Вообще-то первый раз, еще до угрозы интернатом, это было так. Мы жили тогда во флигеле, который прилепился к торцу барака. Бог знает, когда и по каким соображениям он был построен, но для нас являлся собственным домиком или, скорее, отдельной квартирой. Во второй комнате была дверь, выходившая в коридор барака, ею почти не пользовались. Амбарный замок был плосколиц и казался такой уж древней недвижимостью, что я в нем, оставшись один, поджигал спички.

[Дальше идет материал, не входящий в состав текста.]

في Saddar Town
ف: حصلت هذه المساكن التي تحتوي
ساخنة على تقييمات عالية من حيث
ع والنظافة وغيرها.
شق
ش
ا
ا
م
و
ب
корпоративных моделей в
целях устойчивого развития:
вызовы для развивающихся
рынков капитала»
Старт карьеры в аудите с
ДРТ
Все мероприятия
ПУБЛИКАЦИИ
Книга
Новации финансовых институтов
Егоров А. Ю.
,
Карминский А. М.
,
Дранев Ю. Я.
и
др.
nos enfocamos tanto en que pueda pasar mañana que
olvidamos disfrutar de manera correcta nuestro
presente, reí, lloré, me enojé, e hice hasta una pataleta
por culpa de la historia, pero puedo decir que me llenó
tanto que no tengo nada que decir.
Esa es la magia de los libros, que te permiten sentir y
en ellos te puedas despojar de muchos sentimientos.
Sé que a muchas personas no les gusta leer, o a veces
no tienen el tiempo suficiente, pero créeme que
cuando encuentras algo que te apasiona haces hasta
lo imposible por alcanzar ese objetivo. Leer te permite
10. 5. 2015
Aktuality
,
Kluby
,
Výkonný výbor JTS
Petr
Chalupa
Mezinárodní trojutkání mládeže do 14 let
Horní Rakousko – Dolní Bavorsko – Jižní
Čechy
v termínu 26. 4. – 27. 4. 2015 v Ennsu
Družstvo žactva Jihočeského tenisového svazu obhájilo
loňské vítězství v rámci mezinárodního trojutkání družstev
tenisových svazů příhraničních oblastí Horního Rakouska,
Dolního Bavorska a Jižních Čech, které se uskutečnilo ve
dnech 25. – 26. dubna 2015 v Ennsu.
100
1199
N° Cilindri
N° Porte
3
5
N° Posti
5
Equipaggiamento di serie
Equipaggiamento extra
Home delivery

В тот вечер дверь была не заперта.

Отец, как всегда, работал допоздна, мама натопила печки и ушла через эту амбарную дверь к соседям, у которых, я слышал, умирал младенец. Чем занимался, не помню, должно быть, скучал, но никакого чувства одиночества или, там, обиды: оставаться одному было привычно, и к тому же, скоро все соберутся. Однако горечь, вероятно, копилась во мне, я просто не научился выделять ее вкус среди прочих.

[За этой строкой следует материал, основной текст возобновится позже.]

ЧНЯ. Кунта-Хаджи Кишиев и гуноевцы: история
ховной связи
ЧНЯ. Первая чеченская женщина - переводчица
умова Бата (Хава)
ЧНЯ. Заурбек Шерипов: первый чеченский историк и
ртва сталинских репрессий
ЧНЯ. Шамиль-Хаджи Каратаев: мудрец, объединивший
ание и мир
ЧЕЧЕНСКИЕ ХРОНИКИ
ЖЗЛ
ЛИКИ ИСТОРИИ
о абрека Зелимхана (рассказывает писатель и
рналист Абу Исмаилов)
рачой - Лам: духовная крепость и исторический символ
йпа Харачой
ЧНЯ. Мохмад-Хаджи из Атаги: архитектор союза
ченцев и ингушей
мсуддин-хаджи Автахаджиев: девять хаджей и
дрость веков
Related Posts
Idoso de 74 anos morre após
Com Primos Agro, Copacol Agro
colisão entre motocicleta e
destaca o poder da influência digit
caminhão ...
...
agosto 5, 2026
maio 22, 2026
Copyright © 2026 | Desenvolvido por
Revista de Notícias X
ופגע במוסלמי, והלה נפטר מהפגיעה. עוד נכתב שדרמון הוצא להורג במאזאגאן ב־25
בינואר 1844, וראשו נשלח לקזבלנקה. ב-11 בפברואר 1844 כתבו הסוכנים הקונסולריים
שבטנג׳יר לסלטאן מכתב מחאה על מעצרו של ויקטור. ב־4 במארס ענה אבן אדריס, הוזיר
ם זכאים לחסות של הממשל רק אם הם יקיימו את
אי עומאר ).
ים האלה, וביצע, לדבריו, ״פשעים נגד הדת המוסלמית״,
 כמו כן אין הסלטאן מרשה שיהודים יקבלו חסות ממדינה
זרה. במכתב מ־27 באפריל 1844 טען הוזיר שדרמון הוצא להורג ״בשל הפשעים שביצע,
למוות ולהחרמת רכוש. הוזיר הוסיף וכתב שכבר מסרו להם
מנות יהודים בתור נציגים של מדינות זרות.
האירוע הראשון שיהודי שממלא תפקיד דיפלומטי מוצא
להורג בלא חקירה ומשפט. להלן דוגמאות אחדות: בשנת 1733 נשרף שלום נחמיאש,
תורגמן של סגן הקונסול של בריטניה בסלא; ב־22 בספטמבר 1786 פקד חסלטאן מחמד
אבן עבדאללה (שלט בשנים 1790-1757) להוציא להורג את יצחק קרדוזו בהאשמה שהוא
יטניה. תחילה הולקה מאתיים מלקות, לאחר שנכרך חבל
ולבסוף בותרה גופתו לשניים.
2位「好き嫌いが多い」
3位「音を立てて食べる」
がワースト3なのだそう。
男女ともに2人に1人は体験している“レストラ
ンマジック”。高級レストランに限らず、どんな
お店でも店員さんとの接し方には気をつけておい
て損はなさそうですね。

И тут погас свет. Разом — в доме, и во всем дворе, и на дальней улице. Снег впитал в себя темноту, скрылся, больше не искрил, не важничал, не предлагал себя. Не было ничего. Сквозь стекло я едва мог разглядеть деревья. От страха они сбились ближе друг к другу, мужественно костлявые, и о чем-то украдкой толковали.

Их страх передался мне. Я попятился, не теряя из вида окно, угадкой вывернул во вторую комнату, ударился бедром о комод и вскрикнул, попав рукой в мамино мулине.

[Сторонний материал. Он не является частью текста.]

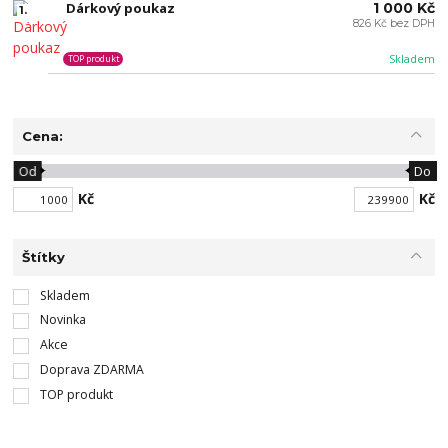
Dárkový poukaz
1 000 Kč
1.
826 Kč bez DPH
Skladem
TOP produkt
Cena:
Od
Do
Kč
Kč
Štítky
Skladem
Novinka
Akce
Doprava ZDARMA
TOP produkt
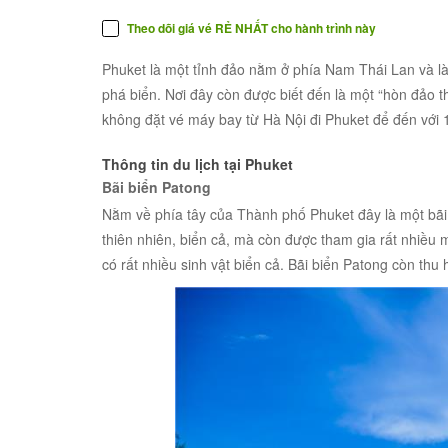
Theo dõi giá vé RẺ NHẤT cho hành trình này
Phuket là một tỉnh đảo nằm ở phía Nam Thái Lan và là
phá biển. Nơi đây còn được biết đến là một “hòn đảo 
không đặt vé máy bay từ Hà Nội đi Phuket để đến với 1
Thông tin du lịch tại Phuket
Bãi biển Patong
Nằm về phía tây của Thành phố Phuket đây là một bãi
thiên nhiên, biển cả, mà còn được tham gia rất nhiều m
có rất nhiều sinh vật biển cả. Bãi biển Patong còn thu 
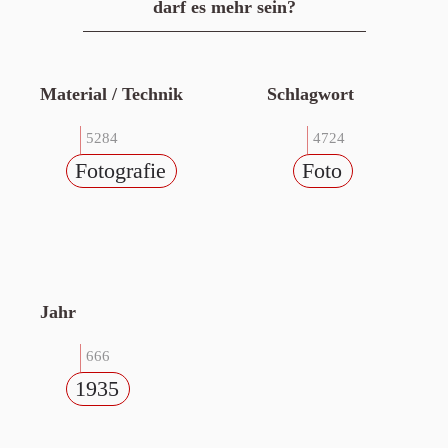
darf es mehr sein?
Material / Technik
Schlagwort
5284
4724
Fotografie
Foto
Jahr
666
1935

Дверь в коридор заскрипела под моим плечом, и это тоже меня напугало. Вероятно, я надеялся, что там зажгли свет, но это был выход из черноты в черноту. Только в самом конце безмолвного тоннеля вихлялся маленький огонек свечи и несколько женщин учащенно пели, иногда жалобно и невысоко взбираясь голосами, после чего начинала говорить мама. Она говорила главным голосом, все терпеливо слушали и время от времени, когда она позволяла, заунывно просили ее о чем-то, но так же быстро замолкали.

В одной из комнат крупозно задышали часы и стали бить куранты. Если каморка вселяла ужас, то часы предупреждали, чтобы я не смел шевелиться и на что-то надеяться. Потому что люди давно разобрались по своим местам и всё уже раз и навсегда случилось без меня. Еще одна дверь приоткрылась, из нее выплеснулся свет, низкий женский голос произнес «на двору пострюха», его тут же защемило, и в коридоре стало еще темнее.

Меня выронили в эту темноту и забыли навсегда. Мама побыла мамой, но из той каморки, в которую детей и днем не пускали, она уже никогда не вернется, она теперь, наверное, ведьма. Раньше у нее во рту были золотые зубки (металлические, конечно, блокадная цинга и пр. — К. Т.), чем я втайне гордился — ни у кого больше такой красоты не было. А вчера она подняла меня на руки, засмеялась, и прямо перед моим лицом возникли два ряда новых белых зубов. Как я испугался, закричал, забился в истерике — и был со злостью отброшен на кровать.